Have you noticed? Christmas Day falls on a Sunday this year. This puts many congregations in a quandary. In North America many do not normally hold a worship service on Christmas day. Most hold their Christmas services on Christmas Eve. This convenient arrangement allows Christmas day to stand as a time for the family to gather without the complication added by the observance of Christian worship to mark the birth of the Messiah. However, when Christmas day falls on a Sunday there is the small matter of the fourth commandment to consider. Unfortunately, the commandment does not read: “Remember the sabbath day, and keep it holy ... unless it falls on Christmas day”.
Of all of the seasons in the Christian Year I find navigating Christmas to be the most difficult as a pastor. Christmas is so full of festivity, food and family that there often seems little room for a celebration of the incarnation of the God of the universe in a humble human being. It is as if Luke’s gospel is prescient. Mary and Joseph seek lodging but there is no room for them. As it was then, so it is now. The baby is born out back in the barn, unnoticed by all the revelers at the inn. The party is named for him but few seem to mind if he is crowded out.
I still don’t know how to deal with this. I don’t like being a grumpy minister at Christmas. So I have decided to seek some subtle strategies for the slow, steady cultivation of a different kind of Christmas. I dream of what it might look like in our congregation in a generation if we begin fostering some new ways of celebrating the season of Christmas now. It begins with rediscovering the old tradition of the twelve days of Christmas. According to the cultural calendar Christmas ends at midnight on December 25. The next day brings Boxing Day sales followed by bowl games and then New Year’s Eve. Yet the church knows that it is just getting started on December 25. Now that everyone else has stopped celebrating Christmas we can get busy with our celebrations of the birth of the One long promised and long awaited.

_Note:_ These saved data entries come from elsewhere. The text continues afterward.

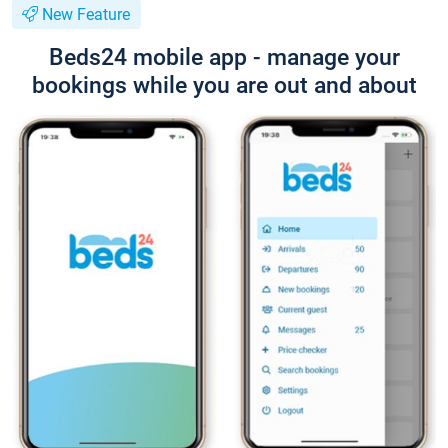
New Feature
Beds24 mobile app - manage your
bookings while you are out and about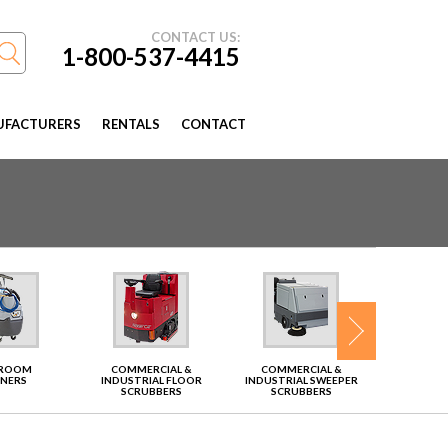
CONTACT US:
1-800-537-4415
FACTURERS
RENTALS
CONTACT
TROOM
COMMERCIAL &
COMMERCIAL &
VAC
ANERS
INDUSTRIAL FLOOR
INDUSTRIAL SWEEPER
SCRUBBERS
SCRUBBERS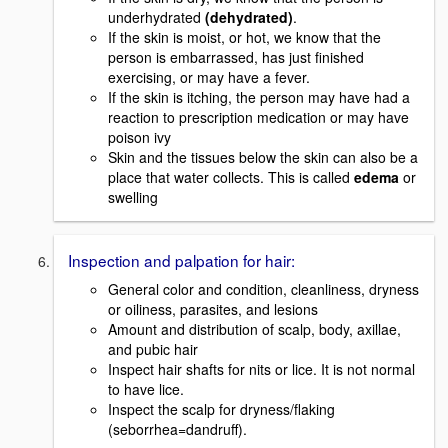
underhydrated
(dehydrated)
.
If the skin is moist, or hot, we know that the
person is embarrassed, has just finished
exercising, or may have a fever.
If the skin is itching, the person may have had a
reaction to prescription medication or may have
poison ivy
Skin and the tissues below the skin can also be a
place that water collects. This is called
edema
or
swelling
Inspection and palpation for hair:
General color and condition, cleanliness, dryness
or oiliness, parasites, and lesions
Amount and distribution of scalp, body, axillae,
and pubic hair
Inspect hair shafts for nits or lice. It is not normal
to have lice.
Inspect the scalp for dryness/flaking
(seborrhea=dandruff).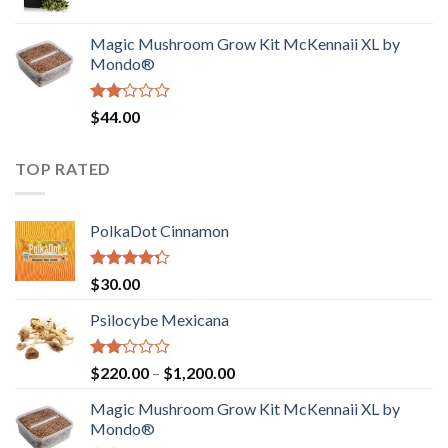
price
price
$4,200.00
was:
is:
Magic Mushroom Grow Kit McKennaii XL by
$130.00.
$120.00.
Mondo®
Rated
$
44.00
2.00
out
of 5
TOP RATED
PolkaDot Cinnamon
Rated
$
30.00
4.00
out
of 5
Psilocybe Mexicana
Rated
Price
$
220.00
–
$
1,200.00
2.00
range:
out
Magic Mushroom Grow Kit McKennaii XL by
$220.00
of 5
Mondo®
through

I am not sure what the twelve days of Christmas might look like in the future. But I am pretty sure that, if challenged, our congregations will come up with some wonderful innovations to help us mark this great season. Perhaps we’ll create our version of a menorah with twelve candles to mark the twelve special days. Imagine the children singing a chorus at dinner each night as the new candle is lit, all leading to the wonderful party on the twelfth and final night of Christmas. Or maybe a congregation will notice that there was no room for Mary and Joseph and decide to make hospitality the focus for its celebration of the season of Christmas. During the twelve days everyone in the congregation – whether at home or on vacation – will commit to hosting neighbours or strangers who would otherwise eat alone.
At University Hill Congregation we have been busy rediscovering and delighting in the Christian Year over the past decade. Publishing the Christian Seasons Calendar has become a part of our identity. Yet, to be honest, we are still only beginning to grapple with how to celebrate Christmas in a way that feels faithful to the One who entered our crowded world in a cattle stall. But, since he managed to enter our world when there was no room before, we trust that Jesus will still get in no matter how crowded our lives are now.